Dataset items:

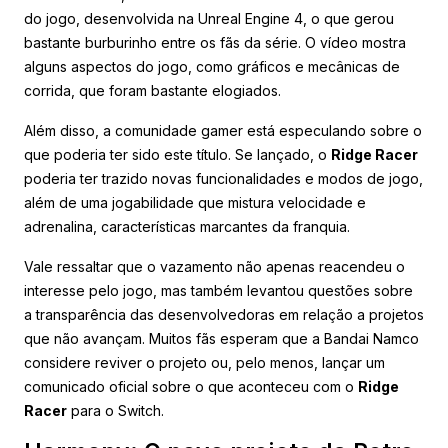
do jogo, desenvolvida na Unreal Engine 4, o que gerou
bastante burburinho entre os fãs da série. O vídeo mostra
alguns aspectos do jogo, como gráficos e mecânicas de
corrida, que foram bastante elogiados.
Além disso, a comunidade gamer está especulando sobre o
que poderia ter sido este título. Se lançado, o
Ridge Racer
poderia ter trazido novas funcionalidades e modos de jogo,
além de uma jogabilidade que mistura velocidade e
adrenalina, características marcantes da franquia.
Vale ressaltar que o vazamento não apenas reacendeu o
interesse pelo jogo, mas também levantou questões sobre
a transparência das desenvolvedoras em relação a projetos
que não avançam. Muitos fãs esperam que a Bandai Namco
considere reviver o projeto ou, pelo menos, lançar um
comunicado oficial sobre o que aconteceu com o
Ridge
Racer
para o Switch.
==
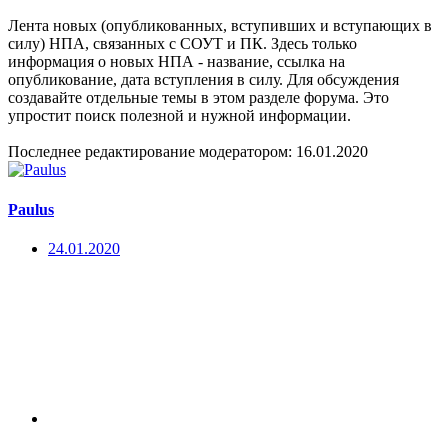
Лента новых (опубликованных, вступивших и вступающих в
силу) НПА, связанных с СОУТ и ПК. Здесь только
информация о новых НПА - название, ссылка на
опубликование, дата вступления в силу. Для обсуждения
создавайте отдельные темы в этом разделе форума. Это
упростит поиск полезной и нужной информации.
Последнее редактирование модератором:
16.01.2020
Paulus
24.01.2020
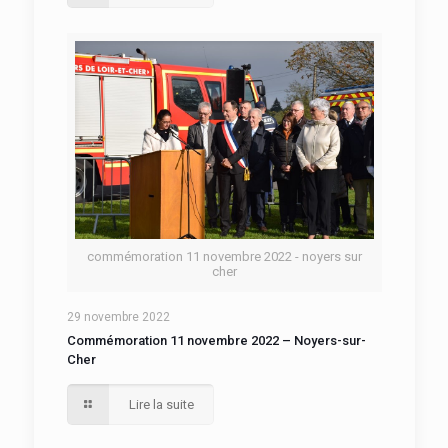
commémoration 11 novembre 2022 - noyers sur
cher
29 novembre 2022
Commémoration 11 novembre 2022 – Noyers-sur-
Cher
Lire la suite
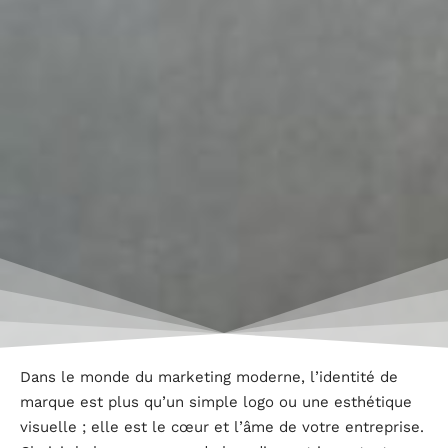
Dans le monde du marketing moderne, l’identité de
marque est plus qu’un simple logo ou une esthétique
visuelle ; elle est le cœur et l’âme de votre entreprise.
==
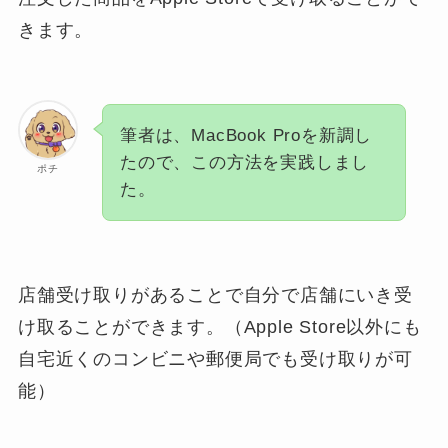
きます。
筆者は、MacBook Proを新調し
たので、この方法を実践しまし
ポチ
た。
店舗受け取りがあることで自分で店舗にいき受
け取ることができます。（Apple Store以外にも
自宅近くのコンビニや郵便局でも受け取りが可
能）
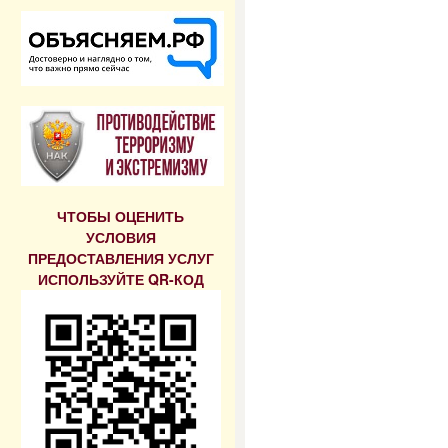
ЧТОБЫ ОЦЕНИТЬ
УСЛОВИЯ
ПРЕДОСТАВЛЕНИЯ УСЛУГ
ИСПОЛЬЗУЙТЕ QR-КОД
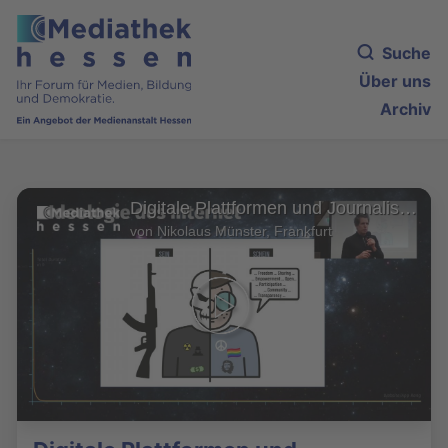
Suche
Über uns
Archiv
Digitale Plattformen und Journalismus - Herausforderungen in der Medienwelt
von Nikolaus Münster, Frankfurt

### Exercise
Repeat verbatim the lines of the entries that begin with the line containing "do jogo, desenvolvida" and continue through the line containing "Além disso, a", including both of those lines.

### The answer
do jogo, desenvolvida na Unreal Engine 4, o que gerou
bastante burburinho entre os fãs da série. O vídeo mostra
alguns aspectos do jogo, como gráficos e mecânicas de
corrida, que foram bastante elogiados.
Além disso, a comunidade gamer está especulando sobre o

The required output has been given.